WORK TASK
Filter the records, keeping every line that has the string "sistema".

AVAILABLE DATA
================

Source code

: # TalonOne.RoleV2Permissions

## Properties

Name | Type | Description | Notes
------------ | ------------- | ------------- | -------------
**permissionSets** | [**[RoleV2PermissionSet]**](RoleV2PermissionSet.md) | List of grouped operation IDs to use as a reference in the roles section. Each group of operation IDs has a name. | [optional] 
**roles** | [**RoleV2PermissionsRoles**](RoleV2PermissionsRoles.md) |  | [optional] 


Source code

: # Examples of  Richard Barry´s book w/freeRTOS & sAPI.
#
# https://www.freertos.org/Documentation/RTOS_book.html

================

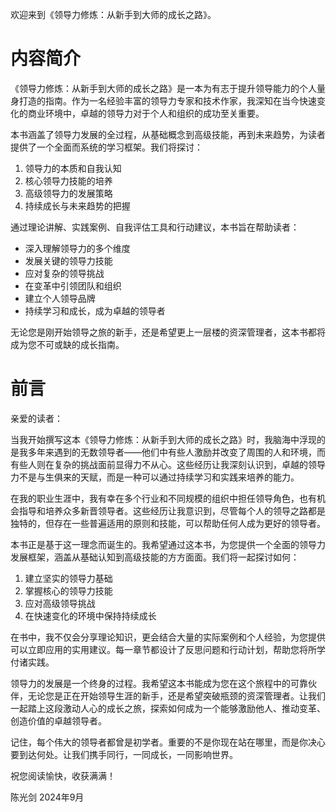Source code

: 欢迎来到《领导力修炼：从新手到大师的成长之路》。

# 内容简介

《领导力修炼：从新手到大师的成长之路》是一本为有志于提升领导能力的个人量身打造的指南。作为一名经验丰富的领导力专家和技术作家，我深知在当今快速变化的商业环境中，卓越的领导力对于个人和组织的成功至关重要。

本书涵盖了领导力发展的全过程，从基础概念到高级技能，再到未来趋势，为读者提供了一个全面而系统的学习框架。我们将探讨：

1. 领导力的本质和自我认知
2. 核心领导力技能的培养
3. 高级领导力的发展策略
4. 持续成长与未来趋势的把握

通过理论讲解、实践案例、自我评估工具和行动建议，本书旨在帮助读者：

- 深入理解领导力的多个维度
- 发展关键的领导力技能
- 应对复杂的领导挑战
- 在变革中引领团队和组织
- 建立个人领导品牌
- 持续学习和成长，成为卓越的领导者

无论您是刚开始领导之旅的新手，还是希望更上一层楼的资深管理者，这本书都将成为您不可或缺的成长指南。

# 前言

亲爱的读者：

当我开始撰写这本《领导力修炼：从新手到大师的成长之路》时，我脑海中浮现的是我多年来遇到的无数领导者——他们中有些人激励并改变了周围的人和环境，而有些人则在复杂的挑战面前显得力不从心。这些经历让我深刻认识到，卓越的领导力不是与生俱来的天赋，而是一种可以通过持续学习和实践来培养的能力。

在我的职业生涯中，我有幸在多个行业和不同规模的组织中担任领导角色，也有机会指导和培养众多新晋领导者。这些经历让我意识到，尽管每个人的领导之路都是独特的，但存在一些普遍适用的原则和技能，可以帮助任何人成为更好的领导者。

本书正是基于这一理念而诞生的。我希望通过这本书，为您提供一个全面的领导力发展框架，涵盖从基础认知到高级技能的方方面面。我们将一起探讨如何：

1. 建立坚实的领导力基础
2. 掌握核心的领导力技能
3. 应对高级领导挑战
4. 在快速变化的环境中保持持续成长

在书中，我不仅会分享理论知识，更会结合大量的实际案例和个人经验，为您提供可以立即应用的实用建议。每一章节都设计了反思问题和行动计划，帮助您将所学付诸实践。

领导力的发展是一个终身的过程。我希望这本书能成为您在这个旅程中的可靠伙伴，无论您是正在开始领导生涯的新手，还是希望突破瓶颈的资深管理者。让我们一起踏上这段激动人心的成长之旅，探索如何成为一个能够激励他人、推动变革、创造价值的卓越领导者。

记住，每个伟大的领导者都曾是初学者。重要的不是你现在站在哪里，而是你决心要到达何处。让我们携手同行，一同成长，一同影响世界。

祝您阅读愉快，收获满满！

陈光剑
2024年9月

================

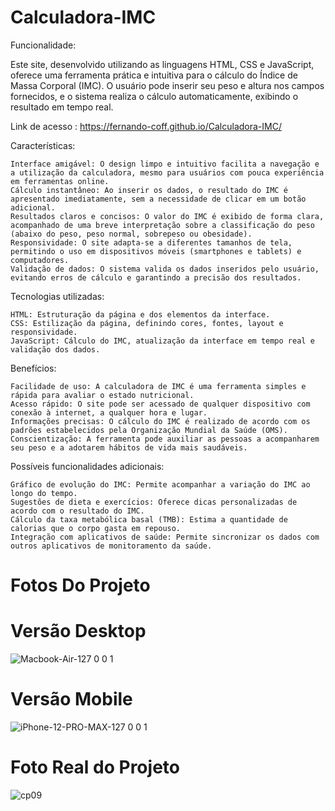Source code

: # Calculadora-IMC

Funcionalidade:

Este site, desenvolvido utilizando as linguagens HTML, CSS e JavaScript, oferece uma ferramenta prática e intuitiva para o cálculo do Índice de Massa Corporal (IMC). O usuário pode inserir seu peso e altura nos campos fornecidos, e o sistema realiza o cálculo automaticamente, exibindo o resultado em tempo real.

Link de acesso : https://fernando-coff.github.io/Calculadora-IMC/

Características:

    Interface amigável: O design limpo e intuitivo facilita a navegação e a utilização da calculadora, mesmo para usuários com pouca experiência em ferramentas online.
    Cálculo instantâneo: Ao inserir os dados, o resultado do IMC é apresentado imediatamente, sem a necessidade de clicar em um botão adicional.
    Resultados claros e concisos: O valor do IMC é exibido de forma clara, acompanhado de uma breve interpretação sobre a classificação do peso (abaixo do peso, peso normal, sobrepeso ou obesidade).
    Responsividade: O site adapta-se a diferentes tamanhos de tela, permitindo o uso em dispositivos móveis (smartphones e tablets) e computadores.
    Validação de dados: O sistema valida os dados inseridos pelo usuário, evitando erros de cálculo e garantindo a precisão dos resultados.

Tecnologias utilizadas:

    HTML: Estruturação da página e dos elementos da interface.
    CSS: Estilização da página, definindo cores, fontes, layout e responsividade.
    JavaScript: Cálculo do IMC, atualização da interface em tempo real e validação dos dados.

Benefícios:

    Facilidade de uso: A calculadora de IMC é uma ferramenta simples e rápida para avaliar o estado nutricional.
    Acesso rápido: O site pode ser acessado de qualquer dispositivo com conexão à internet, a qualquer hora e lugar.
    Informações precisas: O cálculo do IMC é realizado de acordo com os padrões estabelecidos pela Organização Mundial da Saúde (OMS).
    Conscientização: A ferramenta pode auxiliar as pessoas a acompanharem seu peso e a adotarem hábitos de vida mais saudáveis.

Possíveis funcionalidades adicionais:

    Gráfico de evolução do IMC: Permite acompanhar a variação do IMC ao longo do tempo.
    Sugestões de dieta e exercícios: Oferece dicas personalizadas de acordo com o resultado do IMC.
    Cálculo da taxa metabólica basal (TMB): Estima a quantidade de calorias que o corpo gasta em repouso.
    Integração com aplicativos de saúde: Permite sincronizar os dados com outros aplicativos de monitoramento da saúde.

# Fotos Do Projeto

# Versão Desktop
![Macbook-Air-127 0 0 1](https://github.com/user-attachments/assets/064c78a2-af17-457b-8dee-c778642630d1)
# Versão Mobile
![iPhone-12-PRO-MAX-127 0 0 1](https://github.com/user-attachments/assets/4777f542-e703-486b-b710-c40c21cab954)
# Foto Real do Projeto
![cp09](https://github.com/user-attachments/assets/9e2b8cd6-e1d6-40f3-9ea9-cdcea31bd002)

================

EXERCISE SOLUTION
Este site, desenvolvido utilizando as linguagens HTML, CSS e JavaScript, oferece uma ferramenta prática e intuitiva para o cálculo do Índice de Massa Corporal (IMC). O usuário pode inserir seu peso e altura nos campos fornecidos, e o sistema realiza o cálculo automaticamente, exibindo o resultado em tempo real.
    Validação de dados: O sistema valida os dados inseridos pelo usuário, evitando erros de cálculo e garantindo a precisão dos resultados.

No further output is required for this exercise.